======== Data supplied

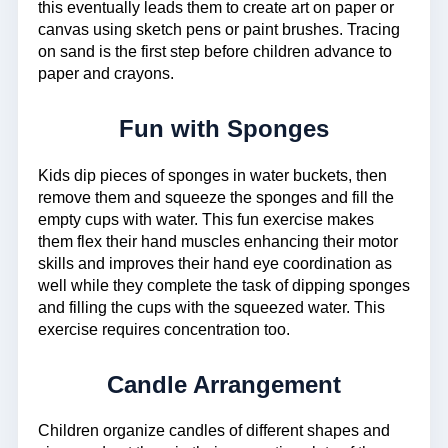
this eventually leads them to create art on paper or
canvas using sketch pens or paint brushes. Tracing
on sand is the first step before children advance to
paper and crayons.
Fun with Sponges
Kids dip pieces of sponges in water buckets, then
remove them and squeeze the sponges and fill the
empty cups with water. This fun exercise makes
them flex their hand muscles enhancing their motor
skills and improves their hand eye coordination as
well while they complete the task of dipping sponges
and filling the cups with the squeezed water. This
exercise requires concentration too.
Candle Arrangement
Children organize candles of different shapes and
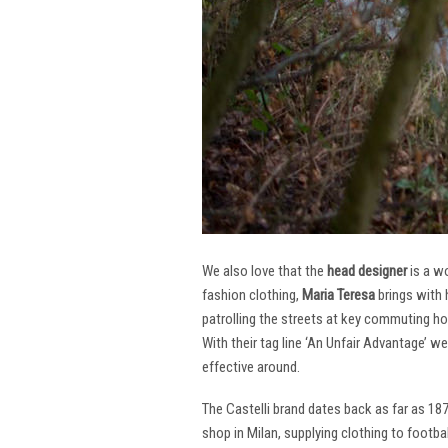
We also love that the
head designer
is a w
fashion clothing,
Maria Teresa
brings with 
patrolling the streets at key commuting ho
With their tag line ‘An Unfair Advantage’ w
effective around.
The Castelli brand dates back as far as 18
shop in Milan, supplying clothing to footba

================

Rewrite all the material above as a numbered list with one line per item, leaving out blank lines and the pictures.

■ **Result**
1. this eventually leads them to create art on paper or
2. canvas using sketch pens or paint brushes. Tracing
3. on sand is the first step before children advance to
4. paper and crayons.
5. Fun with Sponges
6. Kids dip pieces of sponges in water buckets, then
7. remove them and squeeze the sponges and fill the
8. empty cups with water. This fun exercise makes
9. them flex their hand muscles enhancing their motor
10. skills and improves their hand eye coordination as
11. well while they complete the task of dipping sponges
12. and filling the cups with the squeezed water. This
13. exercise requires concentration too.
14. Candle Arrangement
15. Children organize candles of different shapes and
16. We also love that the
17. head designer
18. is a w
19. fashion clothing,
20. Maria Teresa
21. brings with 
22. patrolling the streets at key commuting ho
23. With their tag line ‘An Unfair Advantage’ w
24. effective around.
25. The Castelli brand dates back as far as 18
26. shop in Milan, supplying clothing to footba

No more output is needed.